◆ **QUESTIONS**:
#1 Does each statement agree with the passage about the Lego Aston Martin DB5 set? Answer yes or no for each and quote the words of the passage that decide it. (a) In most years the writer buys a Technic set. (b) The Aston Martin was the first Lego set the writer had ever built. (c) The writer owns only a small Lego collection.
#2 In the passage about the Lego Aston Martin DB5, what item number does the set carry?
#3 Carry on the passage about building the Lego Aston Martin DB5 set, starting after its last sentence.

◆ **DOCUMENT SEGMENT**:
== Segment start ==

For a few years now, I’ve been in the habit of buying myself a Lego set to build over the Christmas holidays. Most years, I pick up a Technic set, but this year, I decided to purchase the Lego James Bond Aston Martin DB5 set, item #10262.

I recently finished building the model, and was very impressed with it. This is the first traditional Lego set that I’ve built in quite some time, so I have surprisingly little experience with models like this, given that I have a large Lego collection.

I was particularly interested in the building techniques that the designers used to model all of the curves and angles on this vehicle. Throughout the build, I was thinking about how designing a set like this must be a constant negotiation between the scale of different parts. Not only does the scale of the finished vehicle have to make sense relative to the diameter of the tires, but the curves on the hood need to be appropriate relative to the overall size of the model, and there are a limited number of Lego pieces to choose from when making those decisions.

== Segment end ==

(Collected data)
== Segment start ==

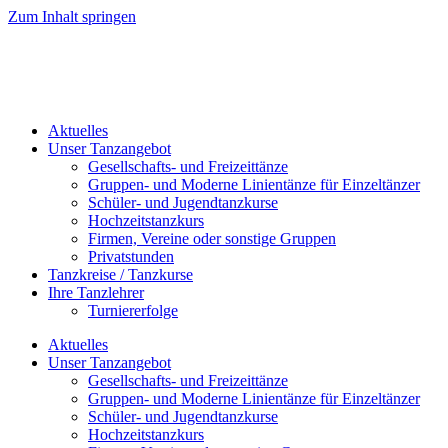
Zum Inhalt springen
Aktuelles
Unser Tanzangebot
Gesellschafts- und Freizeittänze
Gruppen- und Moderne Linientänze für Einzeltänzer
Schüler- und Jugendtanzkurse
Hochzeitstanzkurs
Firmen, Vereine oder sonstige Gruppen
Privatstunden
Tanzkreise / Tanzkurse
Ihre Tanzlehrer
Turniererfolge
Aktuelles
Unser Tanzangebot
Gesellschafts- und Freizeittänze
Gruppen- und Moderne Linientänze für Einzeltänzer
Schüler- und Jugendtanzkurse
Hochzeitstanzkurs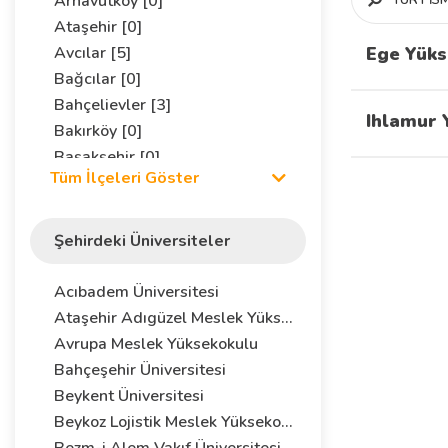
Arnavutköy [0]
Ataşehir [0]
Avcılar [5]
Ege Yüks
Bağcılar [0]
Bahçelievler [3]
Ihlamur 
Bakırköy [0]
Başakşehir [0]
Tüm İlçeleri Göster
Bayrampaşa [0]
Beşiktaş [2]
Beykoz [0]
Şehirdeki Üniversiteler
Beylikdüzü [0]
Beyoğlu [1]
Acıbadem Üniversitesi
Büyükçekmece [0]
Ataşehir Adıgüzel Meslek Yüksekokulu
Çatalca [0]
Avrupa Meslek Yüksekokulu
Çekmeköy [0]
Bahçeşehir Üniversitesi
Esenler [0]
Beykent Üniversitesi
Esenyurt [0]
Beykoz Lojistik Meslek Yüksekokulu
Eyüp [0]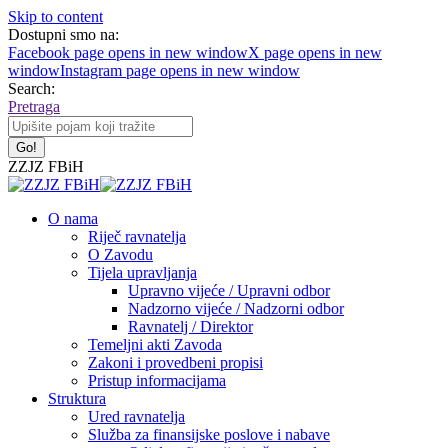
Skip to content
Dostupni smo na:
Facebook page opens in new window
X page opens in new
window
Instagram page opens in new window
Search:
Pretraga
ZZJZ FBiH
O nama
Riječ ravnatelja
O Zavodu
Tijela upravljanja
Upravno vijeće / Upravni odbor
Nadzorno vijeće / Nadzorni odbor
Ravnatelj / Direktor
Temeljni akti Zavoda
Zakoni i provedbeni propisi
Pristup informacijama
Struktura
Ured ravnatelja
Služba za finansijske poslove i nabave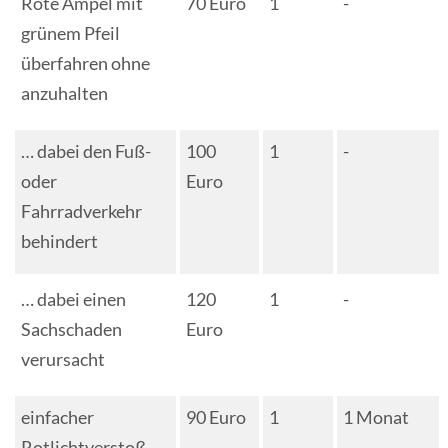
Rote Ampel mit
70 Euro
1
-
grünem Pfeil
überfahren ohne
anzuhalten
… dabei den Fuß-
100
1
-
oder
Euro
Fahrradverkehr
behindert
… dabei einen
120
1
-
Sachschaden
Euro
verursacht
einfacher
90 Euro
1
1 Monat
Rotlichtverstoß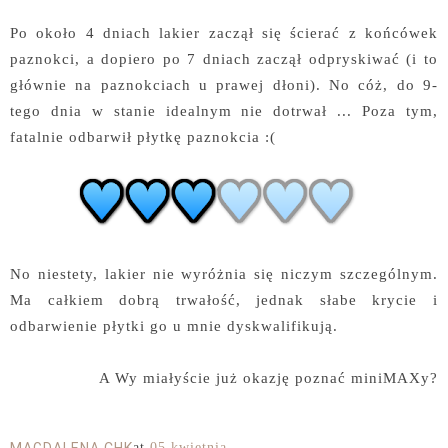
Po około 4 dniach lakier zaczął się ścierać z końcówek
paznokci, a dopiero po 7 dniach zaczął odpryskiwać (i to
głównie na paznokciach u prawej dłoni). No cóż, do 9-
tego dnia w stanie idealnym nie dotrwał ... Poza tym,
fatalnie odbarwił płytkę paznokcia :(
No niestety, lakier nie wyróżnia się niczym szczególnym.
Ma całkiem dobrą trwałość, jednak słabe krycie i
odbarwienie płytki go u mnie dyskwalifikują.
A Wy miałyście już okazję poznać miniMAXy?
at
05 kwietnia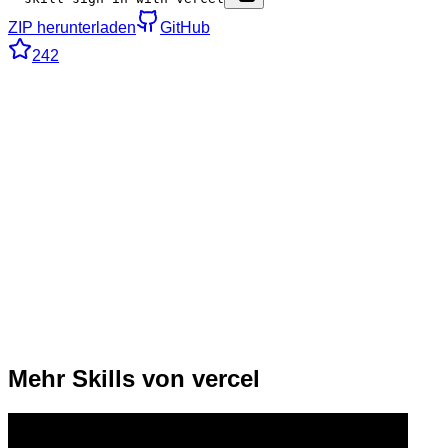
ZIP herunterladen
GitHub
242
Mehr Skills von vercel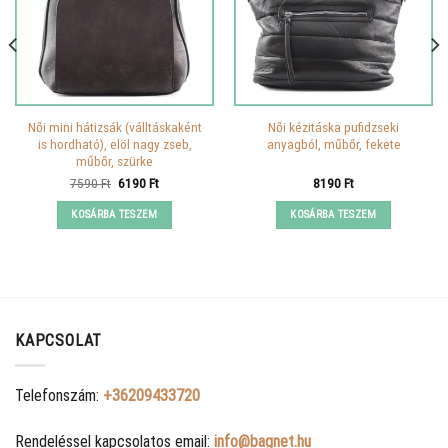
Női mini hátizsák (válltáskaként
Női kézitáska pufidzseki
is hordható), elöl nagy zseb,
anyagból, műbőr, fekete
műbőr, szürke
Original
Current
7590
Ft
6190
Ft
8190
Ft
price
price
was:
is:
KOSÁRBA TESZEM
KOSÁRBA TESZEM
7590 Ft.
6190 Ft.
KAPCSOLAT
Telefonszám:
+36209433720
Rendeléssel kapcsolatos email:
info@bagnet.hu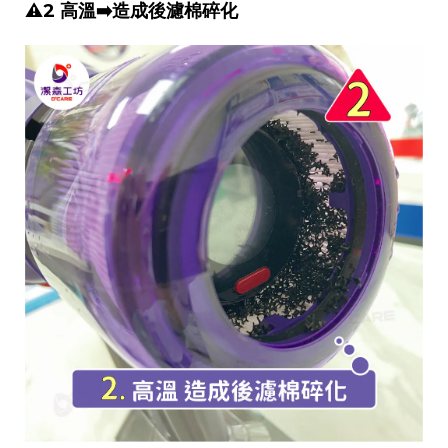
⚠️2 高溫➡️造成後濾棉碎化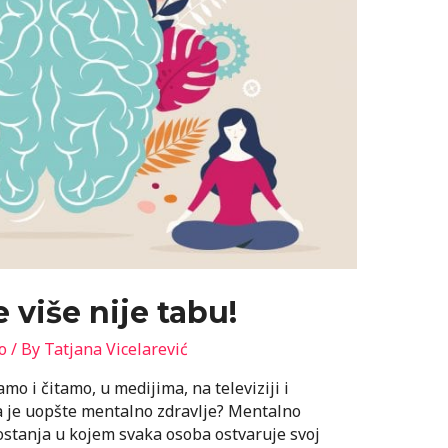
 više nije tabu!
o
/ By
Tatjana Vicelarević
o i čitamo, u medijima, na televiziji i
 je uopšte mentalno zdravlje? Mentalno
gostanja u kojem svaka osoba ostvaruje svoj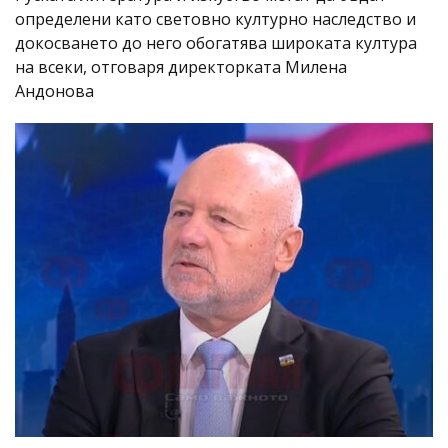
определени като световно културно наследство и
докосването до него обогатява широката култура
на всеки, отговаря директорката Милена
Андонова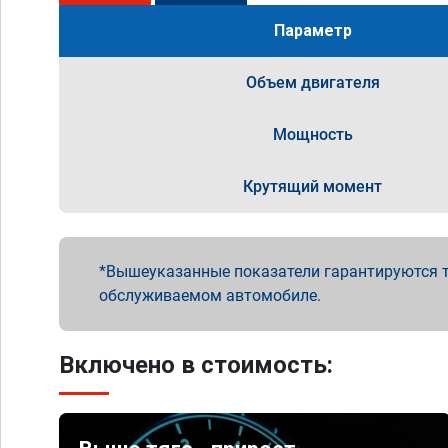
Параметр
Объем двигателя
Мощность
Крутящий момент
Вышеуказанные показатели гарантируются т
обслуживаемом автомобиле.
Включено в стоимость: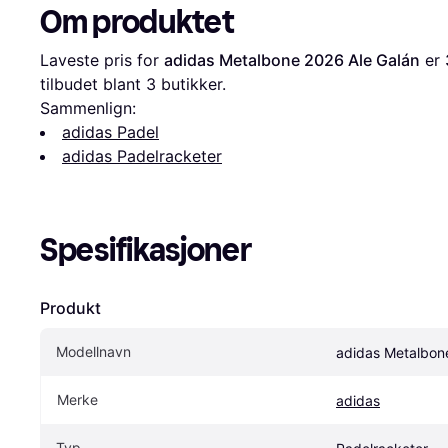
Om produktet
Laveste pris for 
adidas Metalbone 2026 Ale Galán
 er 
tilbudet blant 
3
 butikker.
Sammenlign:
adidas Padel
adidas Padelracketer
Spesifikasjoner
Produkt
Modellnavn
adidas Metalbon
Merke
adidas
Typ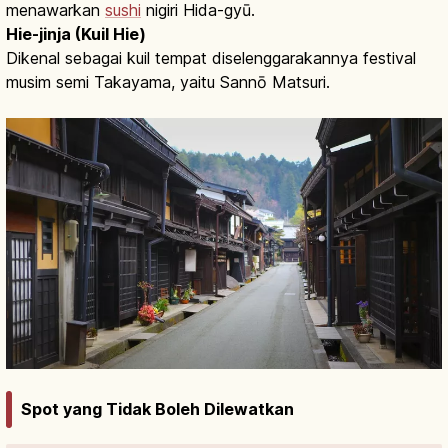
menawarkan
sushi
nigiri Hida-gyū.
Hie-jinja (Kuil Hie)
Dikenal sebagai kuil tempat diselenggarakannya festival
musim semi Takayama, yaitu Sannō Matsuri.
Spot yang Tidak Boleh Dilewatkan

== Segment end ==

◆ **PER-TASK ANSWERS**:
#1
(a) Yes: "Most years, I pick up a Technic set"
(b) No: "This is the first traditional Lego set that I’ve built in quite some time"
(c) No: "given that I have a large Lego collection"

#2 #10262

#3
As an infrequent builder of traditional Lego sets, I was also really impressed with the construction of the set. Even elements like the vehicle’s doors that you would think are straightforward to build are actually constructed from dozens of small pieces arranged in a really clever manner to achieve the shape that’s required.

The angles that make up the dashboard, windscreen, and trunk of the vehicle are all established by connecting clips and handles together at an angle that isn’t typical to Lego. This means that many of the bricks that make up these parts are at strange angles to the body of the car, instead of everything being built parallel to the ground.

Building techniques aside, I really enjoyed building this set as a James Bond fan. A couple of years ago, my wife and I watched every Bond film in chronological order, and the Aston Martin DB5 is a vehicle that features heavily in canon. True to the films, this model has a number of sneaky spy car features, including a working ejector seat.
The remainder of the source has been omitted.